* **WHAT NEEDS TO BE DONE**:
Which lines below include the string "KOSO"? Please show each one.

* **EXTRACTED MATERIAL**:
== Segment start ==

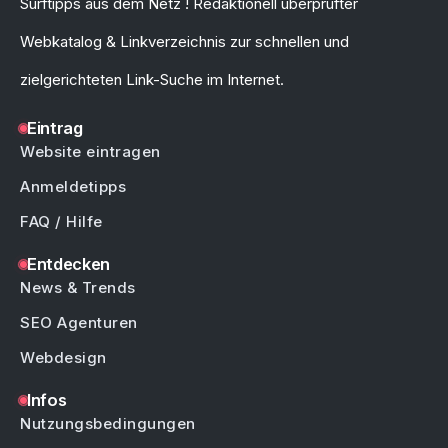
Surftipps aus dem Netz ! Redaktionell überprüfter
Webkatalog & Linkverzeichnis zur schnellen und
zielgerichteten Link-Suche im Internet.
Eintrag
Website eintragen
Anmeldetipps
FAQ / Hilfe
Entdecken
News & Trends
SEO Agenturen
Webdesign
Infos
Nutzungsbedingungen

== Segment end ==
== Segment start ==

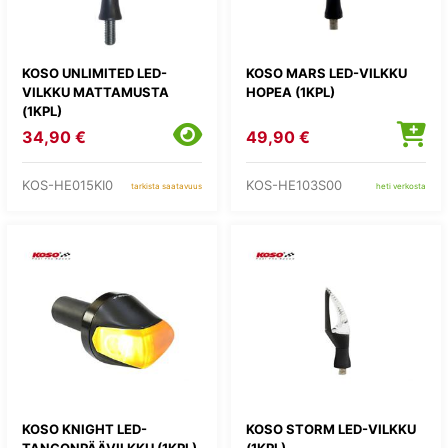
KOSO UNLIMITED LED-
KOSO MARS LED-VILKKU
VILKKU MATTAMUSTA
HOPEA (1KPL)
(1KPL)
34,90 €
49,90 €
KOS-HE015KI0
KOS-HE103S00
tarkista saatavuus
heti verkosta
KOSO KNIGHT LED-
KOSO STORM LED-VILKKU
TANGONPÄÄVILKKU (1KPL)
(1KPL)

== Segment end ==

* **EXPECTED OUTPUT**:
KOSO UNLIMITED LED-
KOSO MARS LED-VILKKU
KOSO KNIGHT LED-
KOSO STORM LED-VILKKU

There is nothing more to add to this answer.